February 2003 is not the time for a president to propose such a vast new enterprise. We have just watched our current space technology fall to Earth. Moreover, we are in economic hard times. We are in the midst of war. We have terrestrial dangers that call upon us right now. But this moment will pass. And when it does, it will be time for real leadership to point us, as John Kennedy did, upward and outward.
To glory. That, in the end, was Kennedy’s purpose. That, in the end, is the only purpose that will sustain popular support for space. Yes, then as now, there will be the usual chorus pointing out that we have problems on earth that demand our attention and resources before we go adventuring. But this complaint is disingenuous: These problems, being perennial, are a perennial excuse for going nowhere, for dreaming nothing.
The real objection comes from those who simply can’t understand why we need to venture into the void in the first place. The cheap, disgraceful answer to such an objection is to dangle Tang and Teflon and tout the great spinoffs. That misses the point and, by the way, misrepresents the facts. There’s not a crystal we will ever grow in space—no matter how perfect—that will ever justify the billions of dollars and the dozens of lives it will have cost. At this point in human history it is no more practical to go into space than it was for the Wright brothers to zip around Kitty Hawk. The plain fact is that we are not doing this for the utility but for the romance.
And that is reason enough.
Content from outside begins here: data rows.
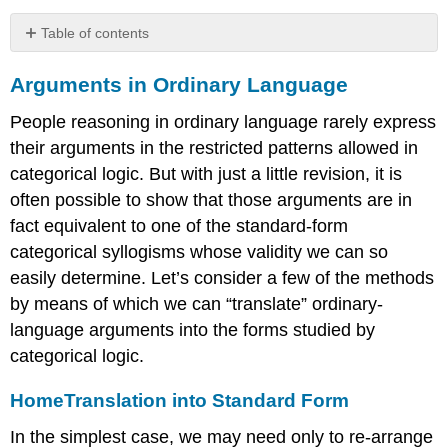
Table of contents
Arguments
Arguments in Ordinary Language
in
Ordinary
People reasoning in ordinary language rarely express
Language
their arguments in the restricted patterns allowed in
HomeTranslation
into
categorical logic. But with just a little revision, it is
Standard
often possible to show that those arguments are in
Form
fact equivalent to one of the standard-form
HomeReducing
categorical syllogisms whose validity we can so
Categorical
Terms
easily determine. Let’s consider a few of the methods
HomeRecognizing
by means of which we can “translate” ordinary-
Categorical
language arguments into the forms studied by
Propositions
categorical logic.
HomeIntroducing
Parameters
Home
Translation into Standard Form
HomeEnthymemes
HomeSorites
In the simplest case, we may need only to re-arrange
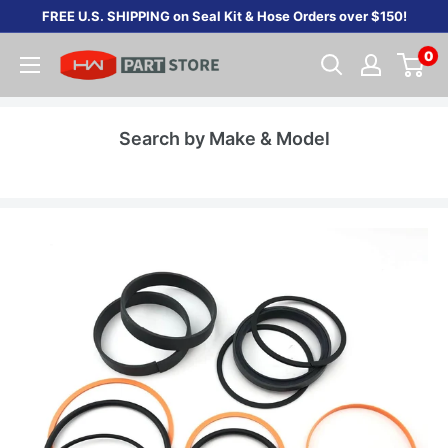
Skip
FREE U.S. SHIPPING on Seal Kit & Hose Orders over $150!
to
0
content
Search by Make & Model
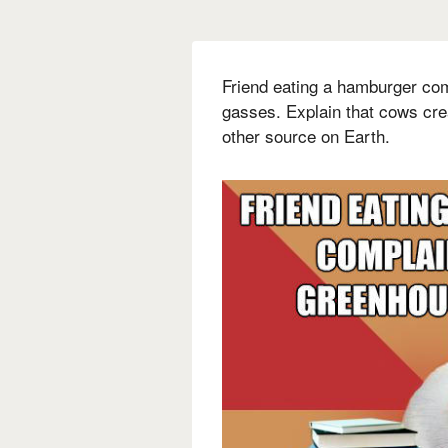
Friend eating a hamburger co
gasses. Explain that cows cr
other source on Earth.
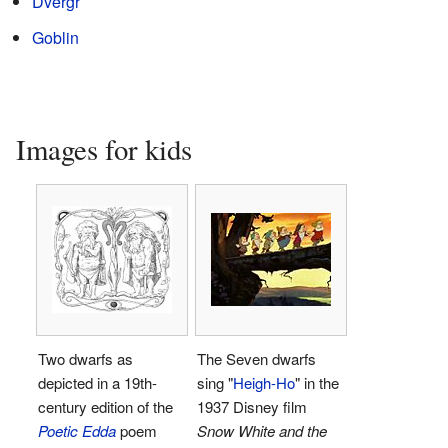
Dvergr
Goblin
Images for kids
Two dwarfs as
The Seven dwarfs
depicted in a 19th-
sing "
Heigh-Ho
" in the
century edition of the
1937 Disney film
Poetic Edda
poem
Snow White and the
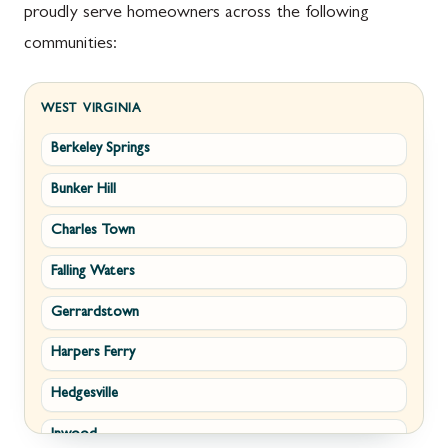
proudly serve homeowners across the following
communities:
WEST VIRGINIA
Berkeley Springs
Bunker Hill
Charles Town
Falling Waters
Gerrardstown
Harpers Ferry
Hedgesville
Inwood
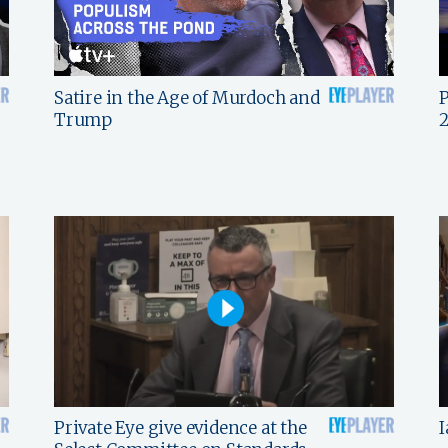
Satire in the Age of Murdoch and
P
Trump
Private Eye give evidence at the
I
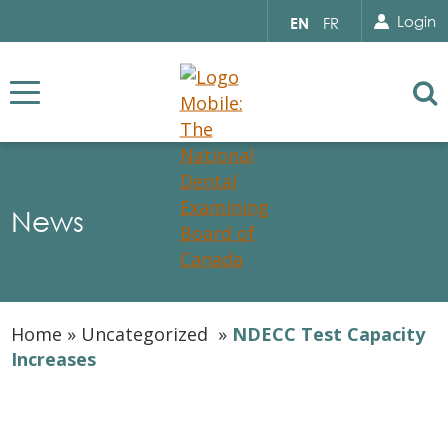
Search for...
Sear
Select
Login
EN
FR
your
language
Se
News
Home
»
Uncategorized
»
NDECC Test Capacity
Increases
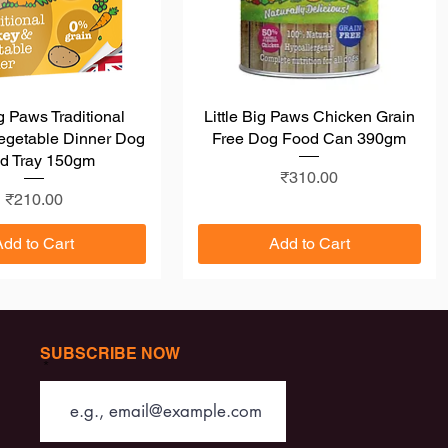
ig Paws Traditional
Quick View
Little Big Paws Chicken Grain
Quick View
egetable Dinner Dog
Free Dog Food Can 390gm
d Tray 150gm
Price
₹310.00
Price
₹210.00
Add to Cart
Add to Cart
SUBSCRIBE NOW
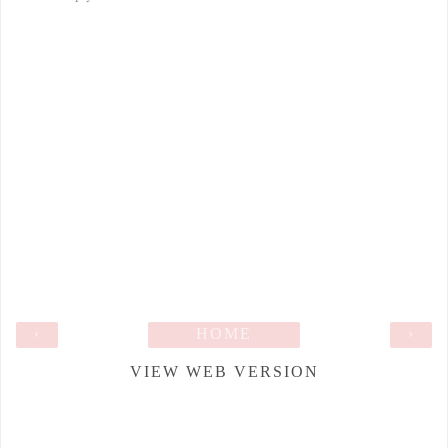
‹
HOME
›
VIEW WEB VERSION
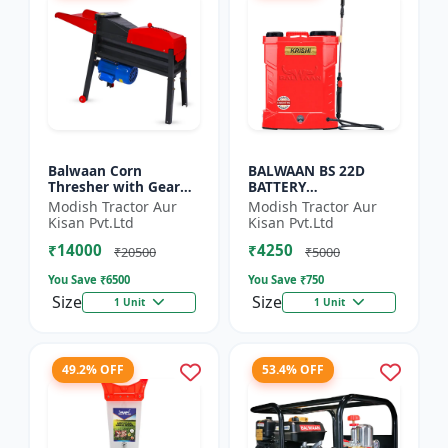
Balwaan Corn
BALWAAN BS 22D
Thresher with Gear
BATTERY
(CT-510)
SPRAYER(BS2-1208) |
Modish Tractor Aur
Modish Tractor Aur
12Volt x 8Ampere
Kisan Pvt.Ltd
Kisan Pvt.Ltd
Acid Battery| 18-liter
₹14000
₹4250
tank capacity
₹20500
₹5000
You Save ₹
6500
You Save ₹
750
Size
Size
1 Unit
1 Unit
49.2% OFF
53.4% OFF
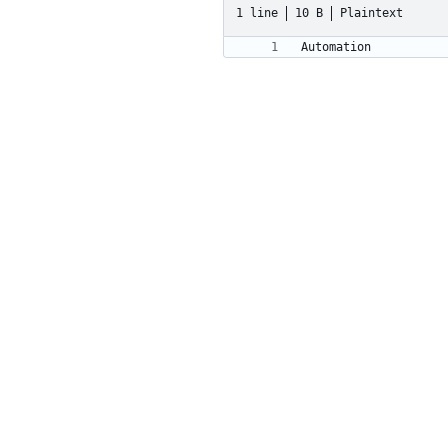
1 line
10 B
Plaintext
Automation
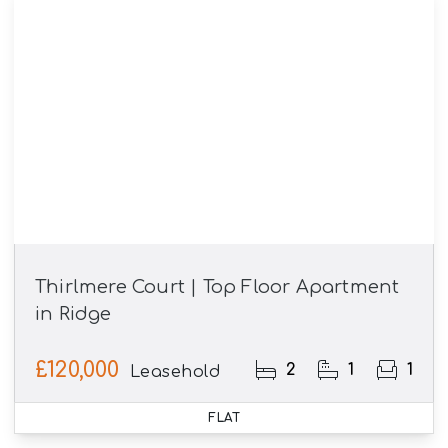
Thirlmere Court | Top Floor Apartment
in Ridge
£120,000
2
1
1
Leasehold
FLAT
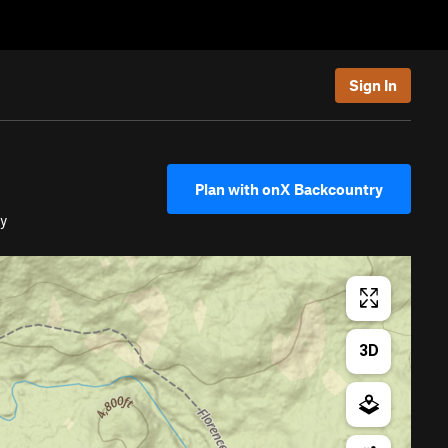
Sign In
Plan with onX Backcountry
y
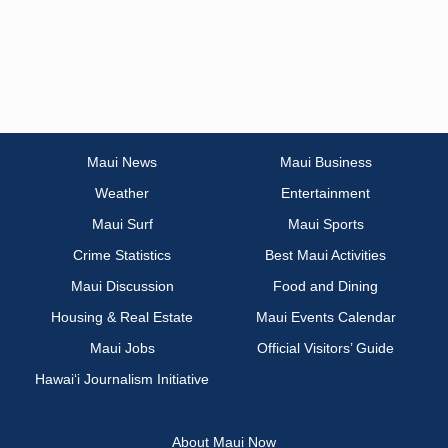
Maui News
Maui Business
Weather
Entertainment
Maui Surf
Maui Sports
Crime Statistics
Best Maui Activities
Maui Discussion
Food and Dining
Housing & Real Estate
Maui Events Calendar
Maui Jobs
Official Visitors’ Guide
Hawai‘i Journalism Initiative
About Maui Now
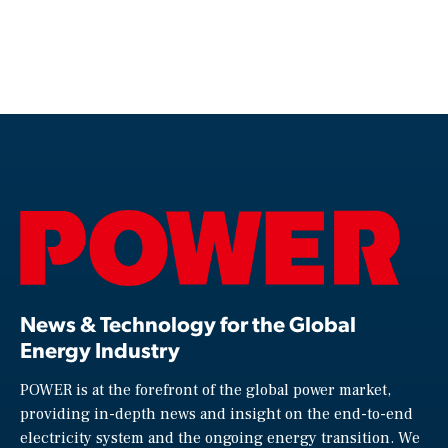
News & Technology for the Global
Energy Industry
POWER is at the forefront of the global power market,
providing in-depth news and insight on the end-to-end
electricity system and the ongoing energy transition. We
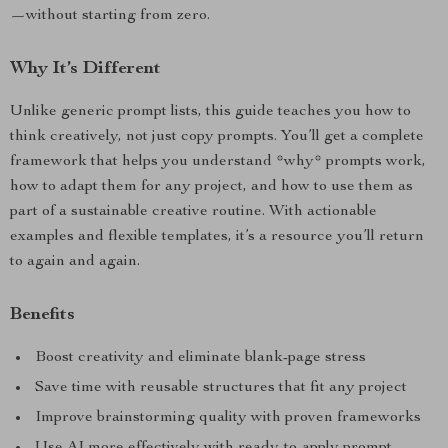
—without starting from zero.
Why It’s Different
Unlike generic prompt lists, this guide teaches you how to
think creatively, not just copy prompts. You’ll get a complete
framework that helps you understand *why* prompts work,
how to adapt them for any project, and how to use them as
part of a sustainable creative routine. With actionable
examples and flexible templates, it’s a resource you’ll return
to again and again.
Benefits
Boost creativity and eliminate blank-page stress
Save time with reusable structures that fit any project
Improve brainstorming quality with proven frameworks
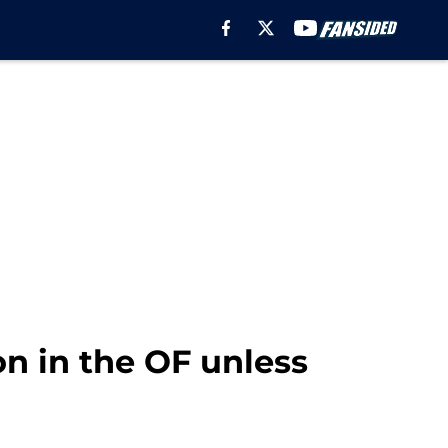
on in the OF unless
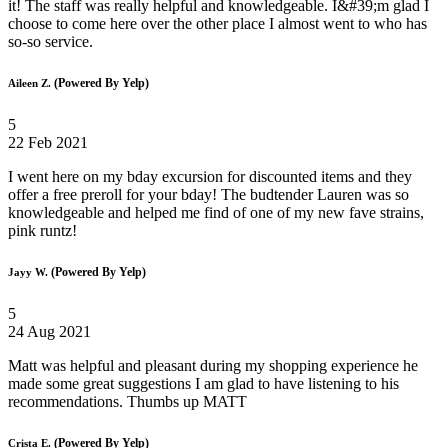
it! The staff was really helpful and knowledgeable. I&#39;m glad I
choose to come here over the other place I almost went to who has
so-so service.
(Powered By Yelp)
Aileen Z.
5
22 Feb 2021
I went here on my bday excursion for discounted items and they
offer a free preroll for your bday! The budtender Lauren was so
knowledgeable and helped me find of one of my new fave strains,
pink runtz!
(Powered By Yelp)
Jayy W.
5
24 Aug 2021
Matt was helpful and pleasant during my shopping experience he
made some great suggestions I am glad to have listening to his
recommendations. Thumbs up MATT
(Powered By Yelp)
Crista E.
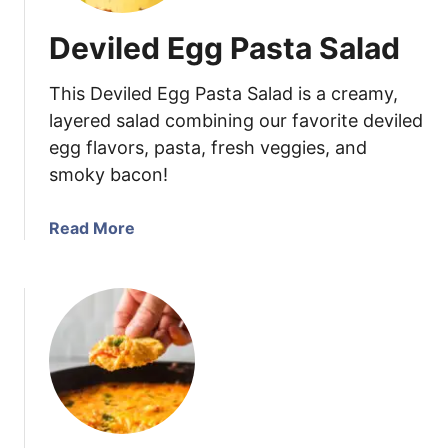
a
Deviled Egg Pasta Salad
t
i
This Deviled Egg Pasta Salad is a creamy,
n
P
layered salad combining our favorite deviled
o
egg flavors, pasta, fresh veggies, and
t
smoky bacon!
a
t
a
Read More
o
b
S
o
t
u
a
t
c
D
k
e
s
v
i
l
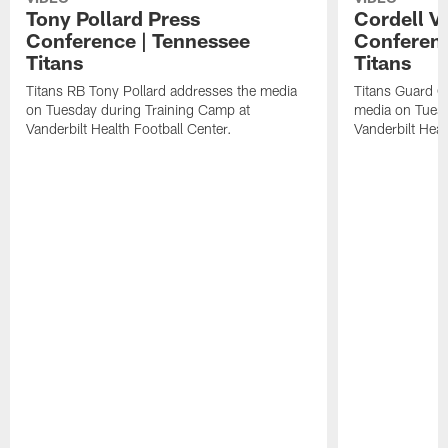
Tony Pollard Press
Cordell V
Conference | Tennessee
Conferenc
Titans
Titans
Titans RB Tony Pollard addresses the media
Titans Guard C
on Tuesday during Training Camp at
media on Tuesd
Vanderbilt Health Football Center.
Vanderbilt Heal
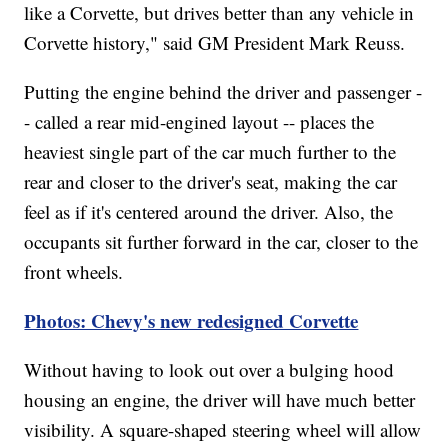
like a Corvette, but drives better than any vehicle in
Corvette history," said GM President Mark Reuss.
Putting the engine behind the driver and passenger -
- called a rear mid-engined layout -- places the
heaviest single part of the car much further to the
rear and closer to the driver's seat, making the car
feel as if it's centered around the driver. Also, the
occupants sit further forward in the car, closer to the
front wheels.
Photos: Chevy's new redesigned Corvette
Without having to look out over a bulging hood
housing an engine, the driver will have much better
visibility. A square-shaped steering wheel
will allow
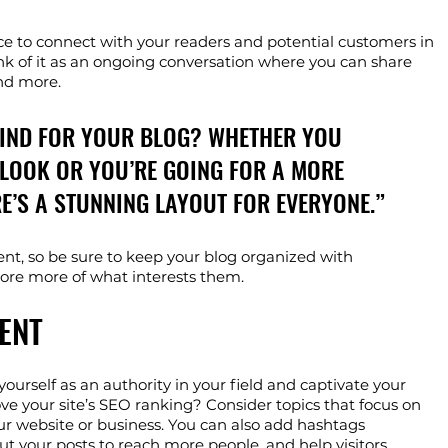
ce to connect with your readers and potential customers in 
ink of it as an ongoing conversation where you can share 
nd more. 
MIND FOR YOUR BLOG? WHETHER YOU 
LOOK OR YOU’RE GOING FOR A MORE 
RE’S A STUNNING LAYOUT FOR EVERYONE.”
ent, so be sure to keep your blog organized with 
plore more of what interests them.
ENT
yourself as an authority in your field and captivate your 
ve your site’s SEO ranking? Consider topics that focus on 
ur website or business. You can also add hashtags 
ut your posts to reach more people, and help visitors 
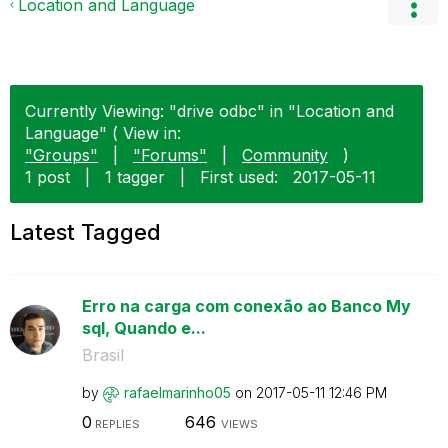
Location and Language
Currently Viewing: "drive odbc" in "Location and
Language" ( View in:
"Groups"
|
"Forums"
|
Community
)
1 post
|
1 tagger
|
First used:
‎2017-05-11
Latest Tagged
Erro na carga com conexão ao Banco My
sql, Quando e...
Brasil
by
rafaelmarinho05
on
‎2017-05-11
12:46 PM
0
646
REPLIES
VIEWS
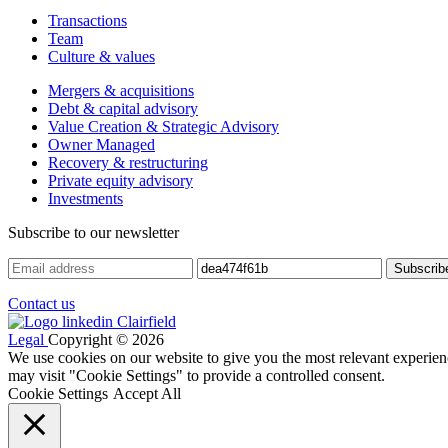
Transactions
Team
Culture & values
Mergers & acquisitions
Debt & capital advisory
Value Creation & Strategic Advisory
Owner Managed
Recovery & restructuring
Private equity advisory
Investments
Subscribe to our newsletter
Contact us
Legal
Copyright © 2026
We use cookies on our website to give you the most relevant experien
may visit "Cookie Settings" to provide a controlled consent.
Cookie Settings
Accept All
You and I are the improbable winners of the most miraculous intergenerational lottery: After uncounted generations of human beings, we have the unique privilege of living in a time when man has the capacity to travel to other worlds. Anyone who can remain unhumbled by the majesty of the enterprise, dead to the transcendent promise of his own time, should have his citizenship in the 21st century revoked. The rest of us need to get to work—on a new space program, revised, revived and back on course.